The new interest in treating stormwater as a resource—not just a nuisance—is part of a welcome shift toward thinking about California’s water in a more holistic way. For too long, we have been managing different aspects of our water in isolation—with separate programs for water delivery, wastewater treatment, and management of floods and stormwater. If it is done right, capturing stormwater in rain gardens and wetlands can filter out the pollution while storing the water for later use. Recent court rulings and Assembly Bill 2403 (enacted in 2014) helped clarify that the costs of capturing stormwater for water supply can be included in the bills for water delivery. This makes better management easier: increases in water rates require customer oversight but not direct voter approval.
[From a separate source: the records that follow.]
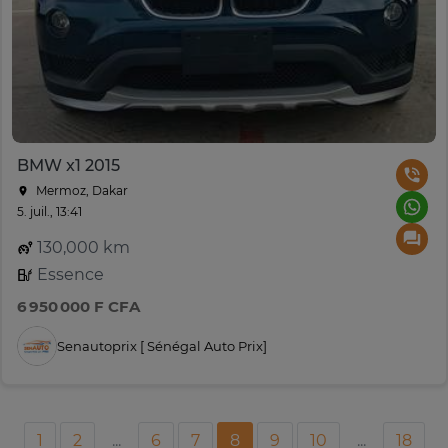
BMW x1 2015
Mermoz, Dakar
5. juil., 13:41
130,000 km
Essence
6 950 000 F CFA
Senautoprix [ Sénégal Auto Prix]
1
2
...
6
7
8
9
10
...
18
However, more action is needed because some of the costs of stormwater programs relate strictly to managing pollution. The legislature should consider other ways to help local agencies raise the needed funds. One promising direction involves expanding the scope of a 2001 law. This law (AB 810) authorized two Southern California water agencies to apply revenues from the extra charges on water bills for overwatering landscapes—a source of polluted runoff during the dry summer months—to stormwater programs. It’s worked well, and it would be easy to extend this authority to agencies around the state.
Another simple fix would be to let local agencies use their state transportation dollars—funded mainly by the tax on fuels—as matching funds for state grants that support stormwater projects. Under current rules, the state considers these transportation funds to be “state” monies, even though they are generated by local drivers and earmarked for local use. If those rules were changed, local governments that are revamping their streets to make them more bike- and pedestrian-friendly could also create rain gardens that capture, treat, and store stormwater—for a small added cost.
Steps like these are examples of low-hanging fruit that can help California get on a more sustainable path of managing its scarce water resources.